Edmonton

Edmonton needs to get equal EI benefits, food bank head says

The Edmonton Food Bank is calling on the federal government to reverse its decision to exclude the region from recent changes to employment insurance.

736 families in food hamper program awaiting or receiving EI benefits

Food bank executive director Marjorie Bencz says more Edmontonians are relying on hampers from her organization. (Travis McEwan/CBC )

The Edmonton Food Bank is calling on the federal government to reverse its decision to exclude the region from recent changes to employment insurance.

In February, the food bank provided hampers to 736 households where residents were receiving or waiting for EI benefits, executive director Marjorie Bencz said Thursday.

Since December, the food bank provided hampers to more than 19,000 homes each month. That figure is 60 per cent higher than it was in December 2014.

Bencz said Edmonton needs the same level of support offered to every other community in Alberta.

"We're really concerned when governments make decisions that exclude the city of Edmonton or Edmonton and the surrounding areas because we do feel that there's been really a negative effect of the changes in the economy on Edmontonians," she said.

Last week, federal Finance Minister Bill Morneau announced that people in 12 zones across Canada hardest hit by the economic downturn will find it easier to qualify for EI benefits and receive them for a longer period of time.

Unemployment problem expected to get worse

Alberta claimants who qualify will get an additional five weeks of benefits. Long-tenured employees will receive 20 extra weeks of help. The benefits are also retroactive to January 2015.

However, the government said Edmonton's employment rate wasn't as bad as the rest of the province so the changes didn't apply to the region.

The Edmonton zone also includes Leduc and Nisku, where many oil service industries are based.

Michael Enders was laid-off from his job at a northern Alberta work camp in January. He is now looking for any kind of job that will help him make ends meet. (Travis McEwan/CBC )

Some people at a job fair in downtown Edmonton Thursday also weren't happy with the federal government's decision. 

Ming Zhung has been receiving EI for the past three months since he was laid-off after nine years of work at an engineering firm. He said he is disappointed with Edmonton's exclusion from the EI changes. 
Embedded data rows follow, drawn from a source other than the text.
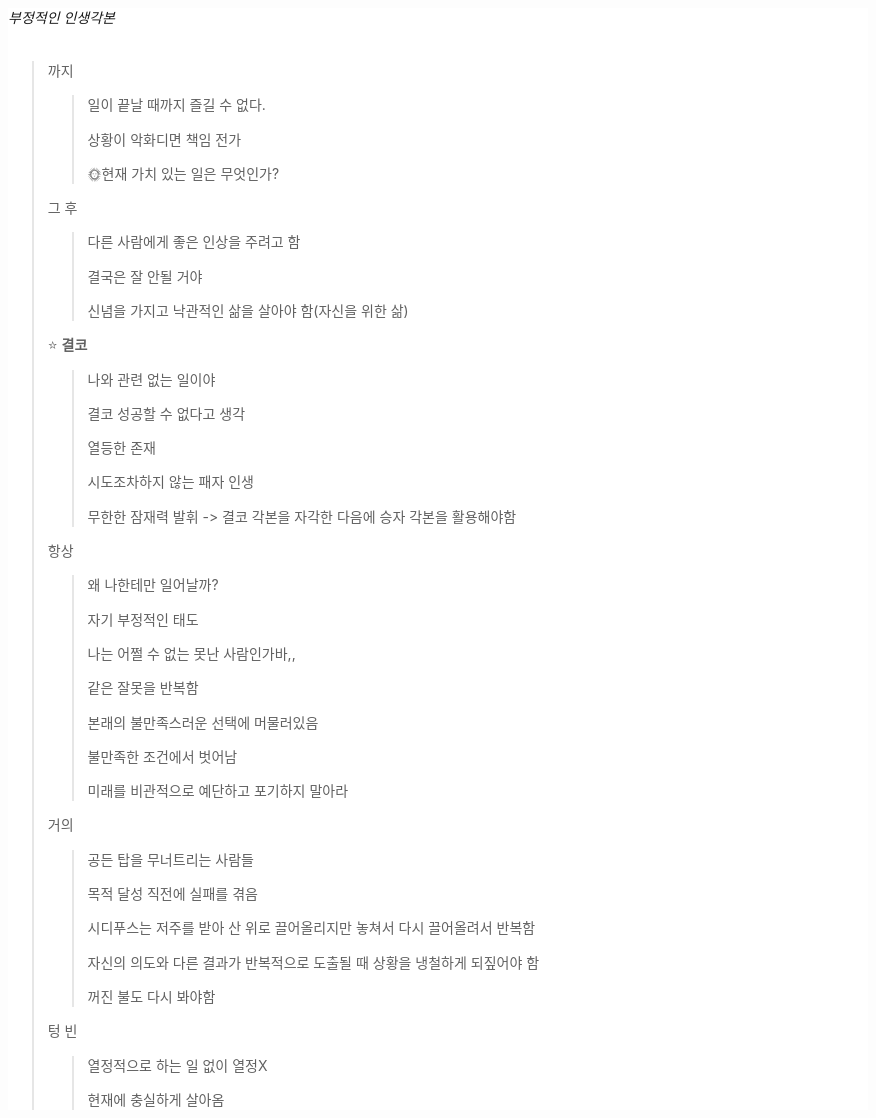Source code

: ###### 부정적인 인생각본

> 까지
>
> > 일이 끝날 때까지 즐길 수 없다.
> >
> > 상황이 악화디면 책임 전가
> >
> > :sun_with_face:현재 가치 있는 일은 무엇인가?
>
> 그 후
>
> > 다른 사람에게 좋은 인상을 주려고 함
> >
> > 결국은 잘 안될 거야
> >
> > 신념을 가지고 낙관적인 삶을 살아야 함(자신을 위한 삶)
>
> :star: **결코**
>
> > 나와 관련 없는 일이야
> >
> > 결코 성공할 수 없다고 생각
> >
> > 열등한 존재
> >
> > 시도조차하지 않는 패자 인생
> >
> > 무한한 잠재력 발휘 -> 결코 각본을 자각한 다음에 승자 각본을 활용해야함
>
> 항상
>
> > 왜 나한테만 일어날까?
> >
> > 자기 부정적인 태도
> >
> > 나는 어쩔 수 없는 못난 사람인가바,,
> >
> > 같은 잘못을 반복함
> >
> > 본래의 불만족스러운 선택에 머물러있음
> >
> > 불만족한 조건에서 벗어남
> >
> > 미래를 비관적으로 예단하고 포기하지 말아라
>
> 거의
>
> > 공든 탑을 무너트리는 사람들
> >
> > 목적 달성 직전에 실패를 겪음
> >
> > 시디푸스는 저주를 받아 산 위로 끌어올리지만 놓쳐서 다시 끌어올려서 반복함
> >
> > 자신의 의도와 다른 결과가 반복적으로 도출될 때 상황을 냉철하게 되짚어야 함
> >
> > 꺼진 불도 다시 봐야함
>
> 텅 빈
>
> > 열정적으로 하는 일 없이 열정X
> >
> > 현재에 충실하게 살아옴
> >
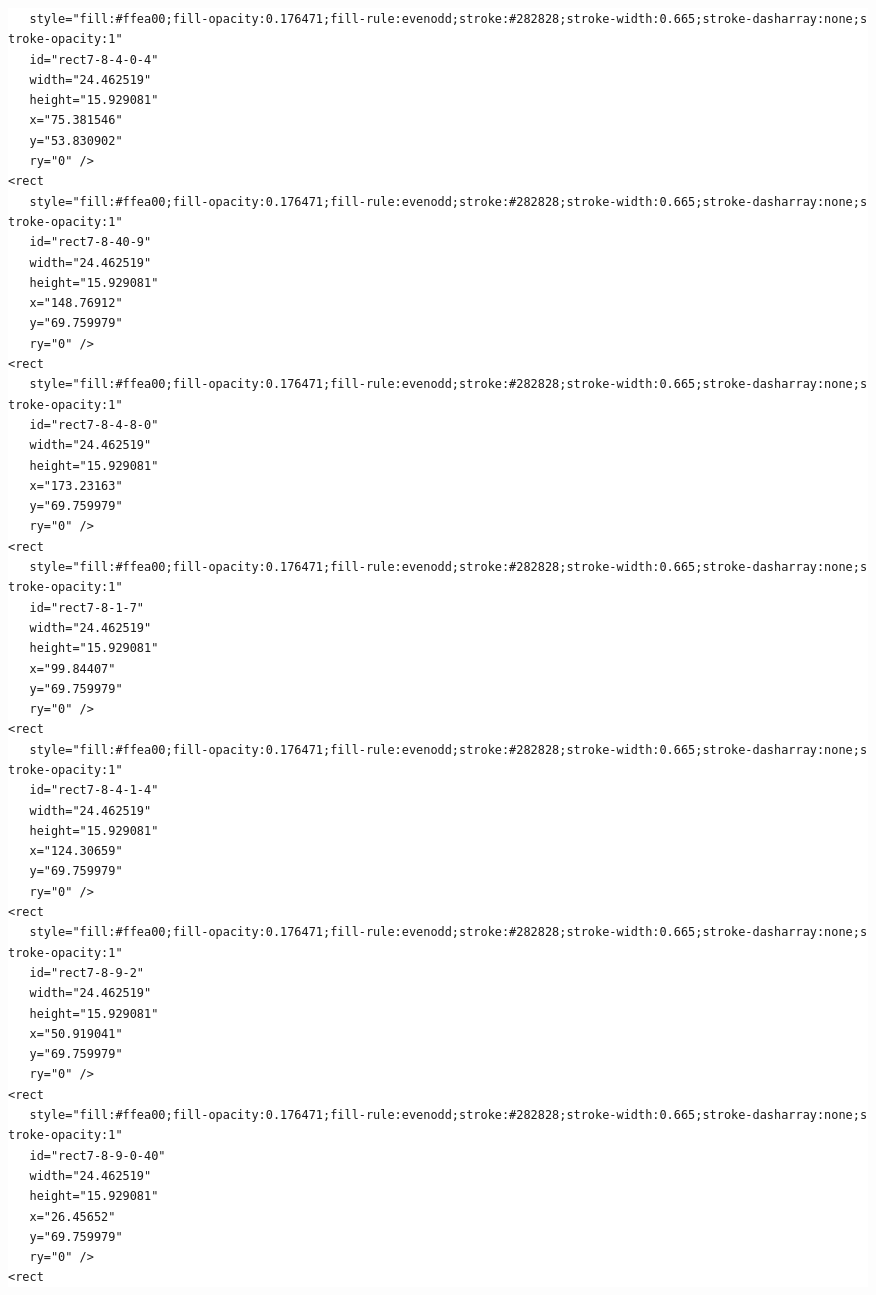        style="fill:#ffea00;fill-opacity:0.176471;fill-rule:evenodd;stroke:#282828;stroke-width:0.665;stroke-dasharray:none;stroke-opacity:1"
       id="rect7-8-4-0-4"
       width="24.462519"
       height="15.929081"
       x="75.381546"
       y="53.830902"
       ry="0" />
    <rect
       style="fill:#ffea00;fill-opacity:0.176471;fill-rule:evenodd;stroke:#282828;stroke-width:0.665;stroke-dasharray:none;stroke-opacity:1"
       id="rect7-8-40-9"
       width="24.462519"
       height="15.929081"
       x="148.76912"
       y="69.759979"
       ry="0" />
    <rect
       style="fill:#ffea00;fill-opacity:0.176471;fill-rule:evenodd;stroke:#282828;stroke-width:0.665;stroke-dasharray:none;stroke-opacity:1"
       id="rect7-8-4-8-0"
       width="24.462519"
       height="15.929081"
       x="173.23163"
       y="69.759979"
       ry="0" />
    <rect
       style="fill:#ffea00;fill-opacity:0.176471;fill-rule:evenodd;stroke:#282828;stroke-width:0.665;stroke-dasharray:none;stroke-opacity:1"
       id="rect7-8-1-7"
       width="24.462519"
       height="15.929081"
       x="99.84407"
       y="69.759979"
       ry="0" />
    <rect
       style="fill:#ffea00;fill-opacity:0.176471;fill-rule:evenodd;stroke:#282828;stroke-width:0.665;stroke-dasharray:none;stroke-opacity:1"
       id="rect7-8-4-1-4"
       width="24.462519"
       height="15.929081"
       x="124.30659"
       y="69.759979"
       ry="0" />
    <rect
       style="fill:#ffea00;fill-opacity:0.176471;fill-rule:evenodd;stroke:#282828;stroke-width:0.665;stroke-dasharray:none;stroke-opacity:1"
       id="rect7-8-9-2"
       width="24.462519"
       height="15.929081"
       x="50.919041"
       y="69.759979"
       ry="0" />
    <rect
       style="fill:#ffea00;fill-opacity:0.176471;fill-rule:evenodd;stroke:#282828;stroke-width:0.665;stroke-dasharray:none;stroke-opacity:1"
       id="rect7-8-9-0-40"
       width="24.462519"
       height="15.929081"
       x="26.45652"
       y="69.759979"
       ry="0" />
    <rect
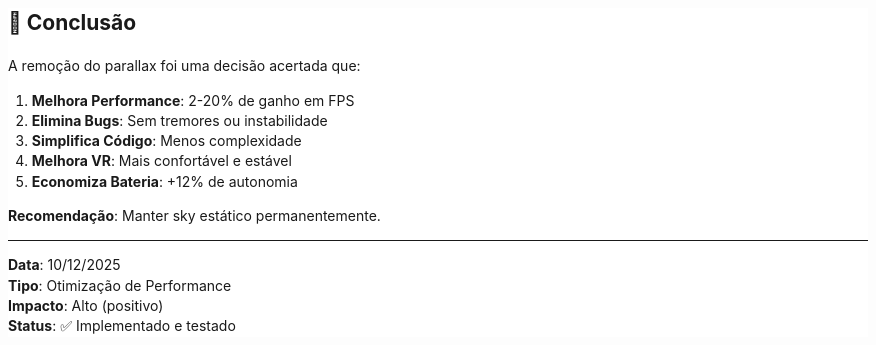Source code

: ## 📝 Conclusão

A remoção do parallax foi uma decisão acertada que:

1. **Melhora Performance**: 2-20% de ganho em FPS
2. **Elimina Bugs**: Sem tremores ou instabilidade
3. **Simplifica Código**: Menos complexidade
4. **Melhora VR**: Mais confortável e estável
5. **Economiza Bateria**: +12% de autonomia

**Recomendação**: Manter sky estático permanentemente.

---

**Data**: 10/12/2025  
**Tipo**: Otimização de Performance  
**Impacto**: Alto (positivo)  
**Status**: ✅ Implementado e testado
"It's crazy," he said, calling for the decision to be reversed. 

Michael Enders was also at the job fair. The former camp clerk in northern Alberta was laid off in January. He didn't qualify for employment insurance because he didn't have the required hours. 

"I don't think it was fair at all," he said. "I actually think it was a good slap in the face."

Enders said he is open to taking any kind of job in what he describes as a tough job market. He said the crowds at the job fair show what's really happening with the city's employment market. 

"It shows that Edmonton is really hurting," Enders said. "The north is really hurting. Calgary, of course, is still hurting. All of Alberta is hurting. I think we should all be treated equally." 

On Wednesday, Alberta Finance Minister Joe Ceci said the federal government was wrong to exclude the region when extending EI benefits. He said Ottawa relied on outdated employment numbers when making the decision.

Bencz said she is concerned the problem will continue to get worse. She says more workers still start applying for EI when their severance payments run out.